→ **TASK DETAILS**
Before you return the lines below, strip out any images and keep every word as written.

** Opening RECORDS FOR THE TASK block **

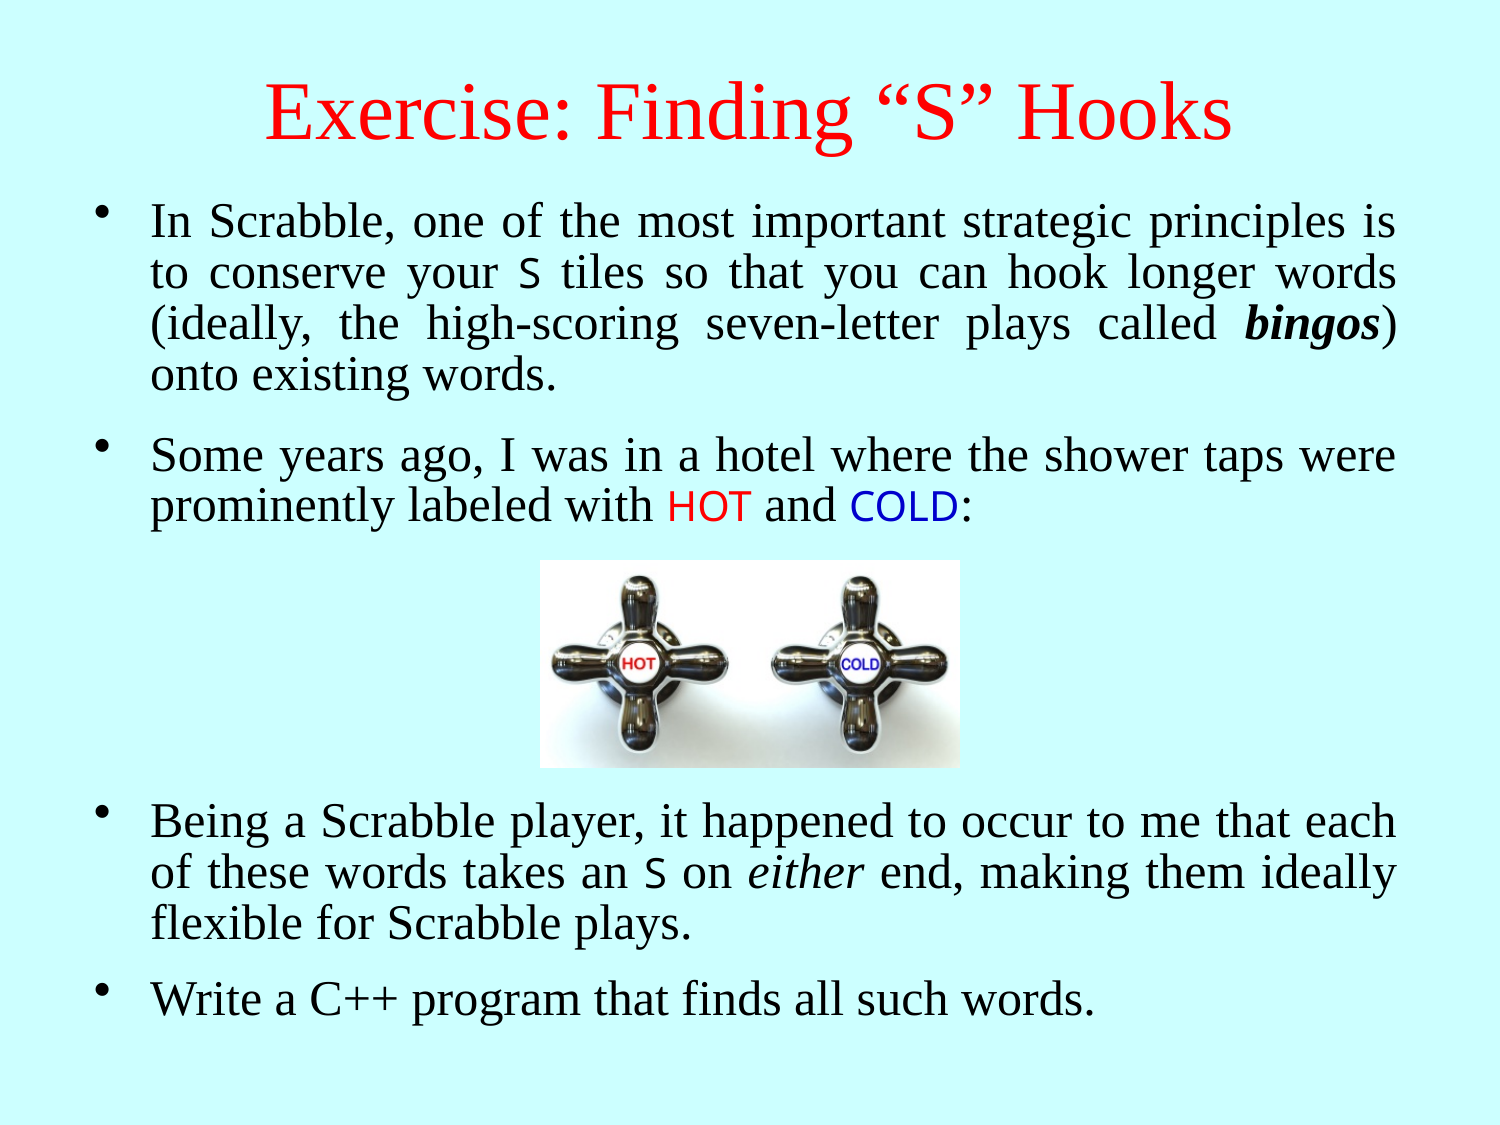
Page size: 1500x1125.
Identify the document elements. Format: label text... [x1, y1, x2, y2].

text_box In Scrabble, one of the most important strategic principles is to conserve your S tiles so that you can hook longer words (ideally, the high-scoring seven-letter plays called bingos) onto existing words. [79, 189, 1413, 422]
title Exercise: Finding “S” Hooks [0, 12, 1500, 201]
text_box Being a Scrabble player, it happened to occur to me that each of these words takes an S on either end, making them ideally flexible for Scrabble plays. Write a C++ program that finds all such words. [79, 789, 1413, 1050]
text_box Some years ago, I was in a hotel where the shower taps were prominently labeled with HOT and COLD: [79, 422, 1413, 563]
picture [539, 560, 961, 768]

** Closing RECORDS FOR THE TASK block **

→ **WRITTEN ANSWER**
Page size: 1500x1125.
Identify the document elements. Format: label text... [x1, y1, x2, y2].

text_box In Scrabble, one of the most important strategic principles is to conserve your S tiles so that you can hook longer words (ideally, the high-scoring seven-letter plays called bingos) onto existing words. [79, 189, 1413, 422]
title Exercise: Finding “S” Hooks [0, 12, 1500, 201]
text_box Being a Scrabble player, it happened to occur to me that each of these words takes an S on either end, making them ideally flexible for Scrabble plays. Write a C++ program that finds all such words. [79, 789, 1413, 1050]
text_box Some years ago, I was in a hotel where the shower taps were prominently labeled with HOT and COLD: [79, 422, 1413, 563]
picture [539, 560, 961, 768]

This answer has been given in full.